The other day a coworker was looking to beautify a large quantity of data spread across some MySQL tables. I created this function to make his life easier:
DELIMITER $
CREATE FUNCTION `f_sentence_case`(strInput TEXT, nMinimumLength INT) RETURNS TEXT
DETERMINISTIC
BEGIN
DECLARE result TEXT;
DECLARE LastSpace INT;
DECLARE NextSpace INT;
DECLARE NextSlash INT;
DECLARE Word TEXT;
DECLARE NewSentence INT;
DECLARE PreviousCharacter CHAR(1);
DECLARE TrimmedWord TEXT;
DECLARE NumberOfSpaces INT;
DECLARE Swap INT;
SET strInput := CONCAT(strInput, ' ');
SET result := '';
SET LastSpace := 1;
SET NextSpace := LOCATE(' ', strInput, LastSpace + 1);
SET NextSlash := LOCATE('/', strInput, LastSpace + 1);
SET NextSpace := IF(LEAST(NextSlash, NextSpace) = 0, GREATEST(NextSlash, NextSpace), LEAST(NextSlash, NextSpace));
label1: WHILE NextSpace DO
SET Word := SUBSTR(strInput, LastSpace, NextSpace - LastSpace);
SET PreviousCharacter := SUBSTR(strInput, LastSpace - 1, 1);
SET NewSentence := LastSpace = 1 OR (NewSentence AND PreviousCharacter = ' ') OR PreviousCharacter IN('.', '!', '?');
SET TrimmedWord := LTRIM(Word);
SET NumberOfSpaces := LENGTH(Word) - LENGTH(TrimmedWord);
SET Word := TrimmedWord;
# Make it lowercase if it is all uppercase
SET Word := IF(LENGTH(Word) >= nMinimumLength AND Word NOT REGEXP '[0-9]',
IF(NewSentence,
CONCAT(UCASE(SUBSTR(Word, 1, 1)), LCASE(SUBSTR(Word, 2, LENGTH(Word) - 1))),
LCASE(Word)
),
Word);
SET result := CONCAT(result, REPEAT(' ', NumberOfSpaces), Word);
SET Swap := LastSpace;
SET LastSpace := NextSpace;
SET NextSpace := LOCATE(' ', strInput, Swap + 1);
SET NextSlash := LOCATE('/', strInput, Swap + 1);
SET NextSpace := IF(LEAST(NextSlash, NextSpace) = 0, GREATEST(NextSlash, NextSpace), LEAST(NextSlash, NextSpace));
END WHILE label1;
RETURN result;
END$
DELIMITER ;
What it does
It seems to perform generally as I hoped it would; which is to say that it formats text to be sentence case.

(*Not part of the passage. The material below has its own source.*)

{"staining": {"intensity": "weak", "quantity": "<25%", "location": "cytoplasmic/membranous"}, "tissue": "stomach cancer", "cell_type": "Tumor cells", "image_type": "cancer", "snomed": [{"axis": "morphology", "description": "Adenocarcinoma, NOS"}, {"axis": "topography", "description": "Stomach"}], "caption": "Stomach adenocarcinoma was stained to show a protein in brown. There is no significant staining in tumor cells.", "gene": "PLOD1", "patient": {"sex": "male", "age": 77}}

More specifically, it alters all the "words" (a set of non-numeric, non-whitespace characters) that are longer than the specified minimum length.

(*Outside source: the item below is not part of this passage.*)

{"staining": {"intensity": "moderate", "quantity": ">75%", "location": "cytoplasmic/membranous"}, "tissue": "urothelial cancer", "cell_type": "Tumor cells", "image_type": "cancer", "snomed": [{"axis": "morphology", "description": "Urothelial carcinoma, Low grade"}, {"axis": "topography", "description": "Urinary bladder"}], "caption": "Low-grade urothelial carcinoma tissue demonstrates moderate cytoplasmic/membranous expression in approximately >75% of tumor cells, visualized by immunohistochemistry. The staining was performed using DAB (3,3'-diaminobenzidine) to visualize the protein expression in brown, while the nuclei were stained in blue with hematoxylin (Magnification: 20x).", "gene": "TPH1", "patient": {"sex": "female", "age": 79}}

It changes the words to be all lowercase, unless they happen to be the first word after a punctuation mark (in which case the first character of the word is made uppercase).
Useage
To clean up a field so that it is formatted in sentence case (ignoring all words with less than 3 characters), simply run this query:
UPDATE `table` SET `field` = f_sentence_case(`field`, 3);
Other than that, my only specs for the query were for it to be functional and hopefully not break my brain when I went back to read it later. If anyone has any significant improvements to it, let me know!